Spectre

This attack is based on one of the features introduced in computers to speed up repeatitive tasks.

Out-of-order execution

Imagine a restaurant, and now imagine a cutomer who comes there every morning and orders the exact same breakfast. Naturally, the chef will start making the breakfast beforehand to save his time. This will save his time a lot. But what if the customer, out of the blue decides one day to order something different on the morning. The chef will have to throw the dish of course. This is an example of out-of-order execution, since the chef chose not to execute the instructions of the customer but rather made his own assumptions to save some time.

Attack

Consider the following code snippet

data = [1, 2, 3, 4];       // could be any set of information
input = 1000;              // much larger than 4 which is the size of above array
 
if (input < data.size) {   // obviously will evaluate to false
    secret = data[input];                 // some private information which we are interested in
}

Here line number 4 is of interest, it is of course false, but say

  • calculating data.size requires some time as the cpu will have to request this information from the memory.
  • What can the cpu do in that time?
  • Speculative execution, that is the cpu will do an out-of-order execution and try executing the next line.
  • The cpu stores the data[input] value in its cache.
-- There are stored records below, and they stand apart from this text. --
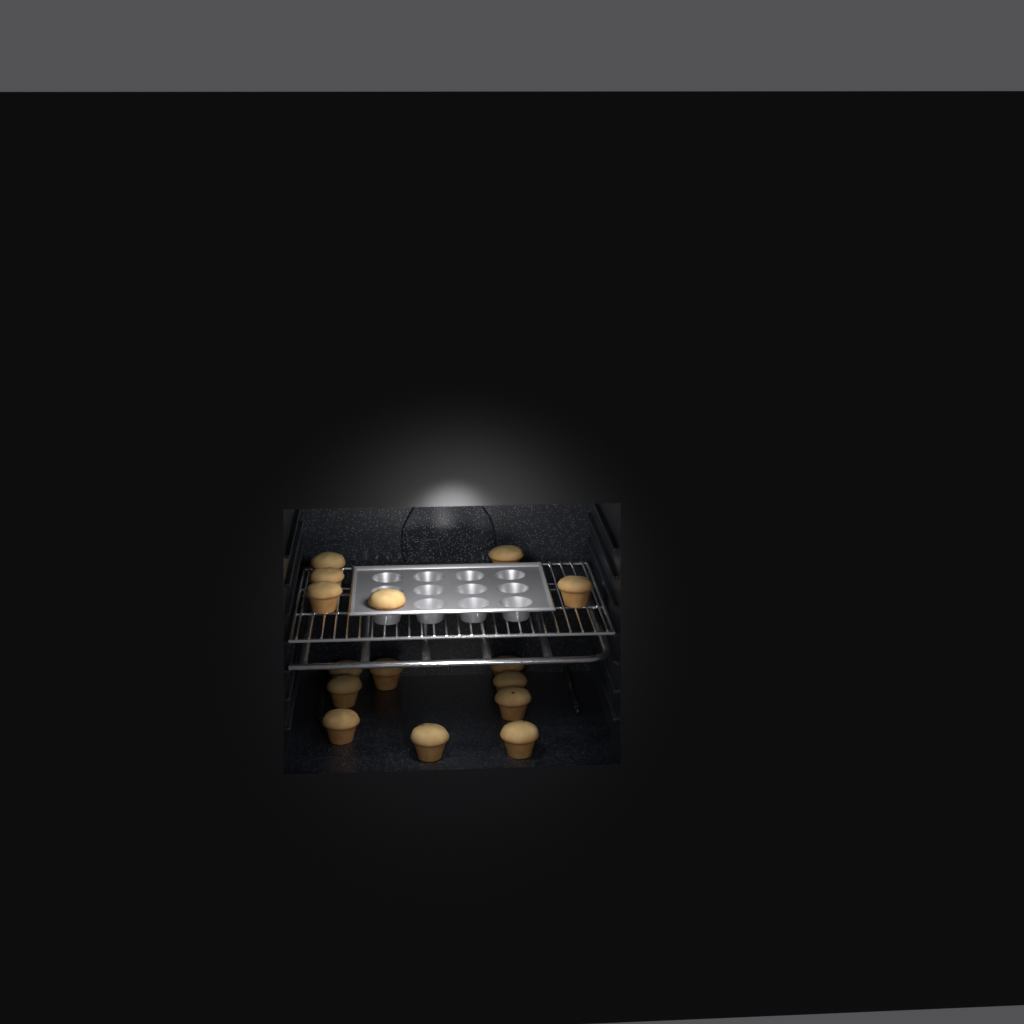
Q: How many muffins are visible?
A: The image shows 15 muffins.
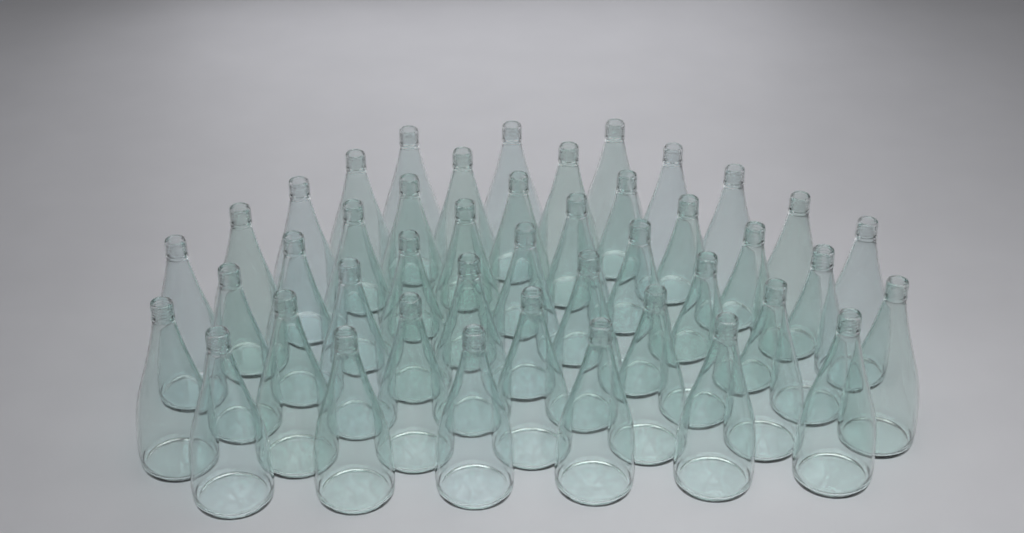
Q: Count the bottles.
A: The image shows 44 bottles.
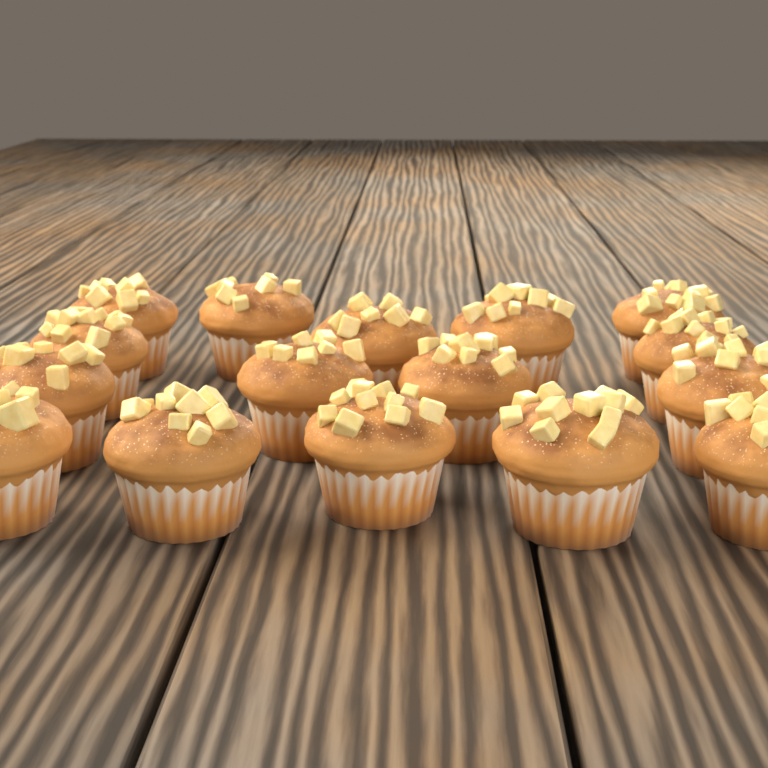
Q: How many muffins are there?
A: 16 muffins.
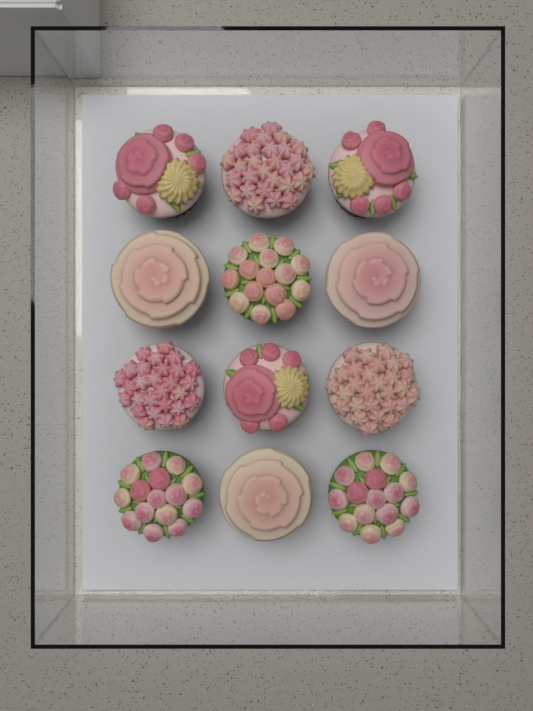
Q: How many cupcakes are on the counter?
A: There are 12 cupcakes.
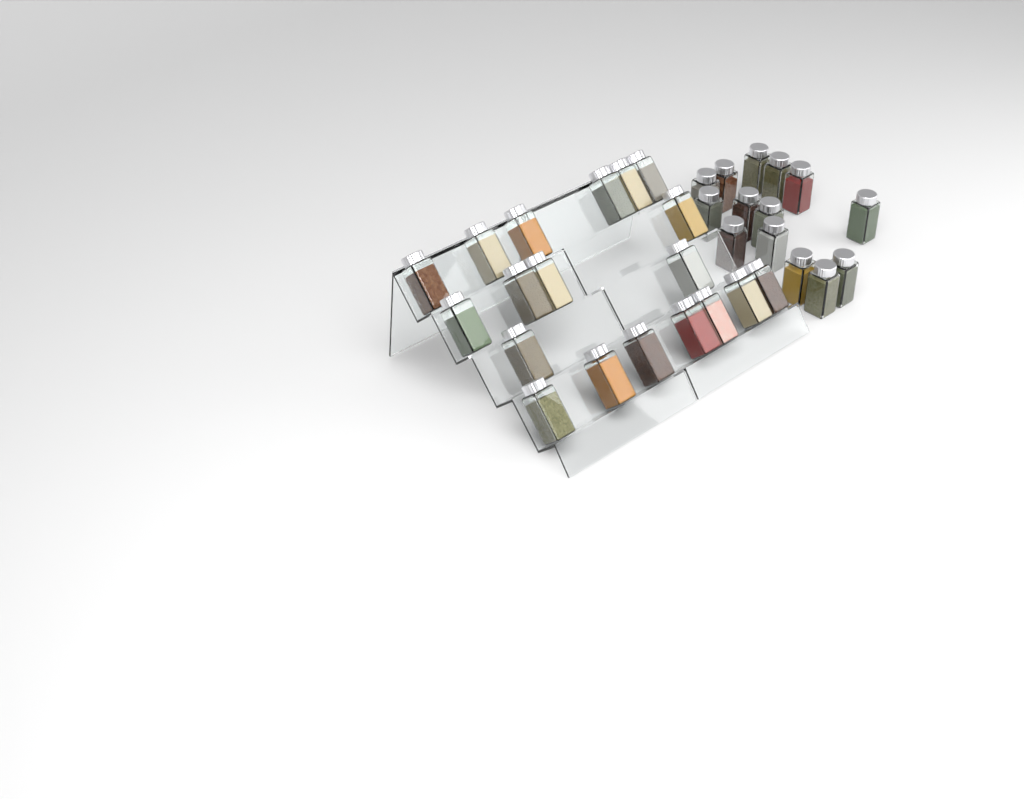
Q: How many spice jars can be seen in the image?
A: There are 33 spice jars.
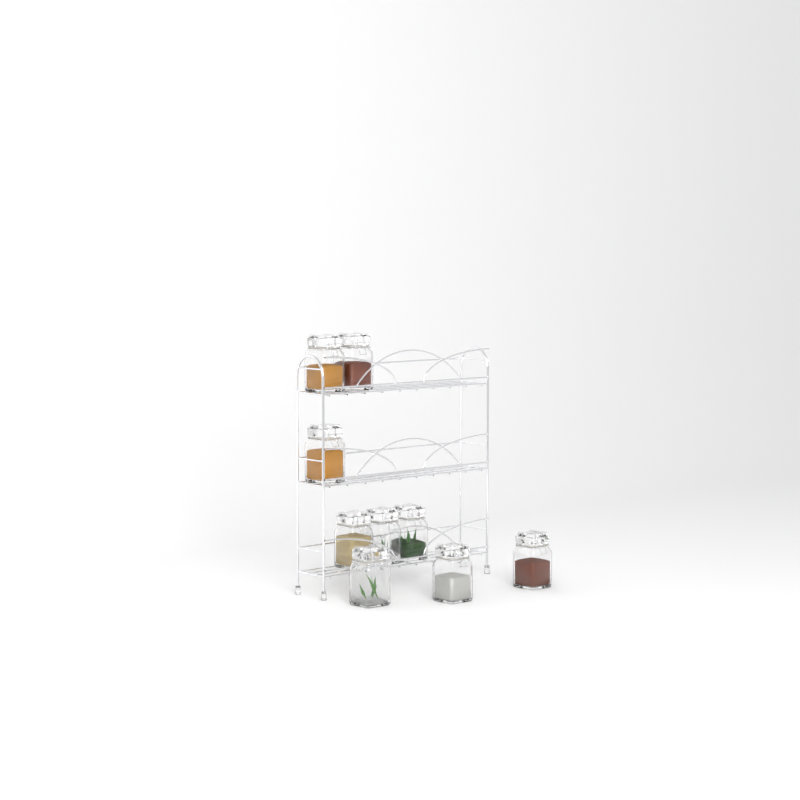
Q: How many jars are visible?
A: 9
This is done in case the speculation is true, cpu gets an upper hand in terms of time.

However because of various side channel attacks already discovered the attacker can retrieve this private information from the cache as follows-

chars = ['a', 'b', 'c', ... 'z'];
for (int i = 0; i < 26; i++) {
    measure_time(chars[i]);
}

If the measured time for i=15 comes out to be very low as compared to all the other characters, this means secret = chars[15] Or secret = p.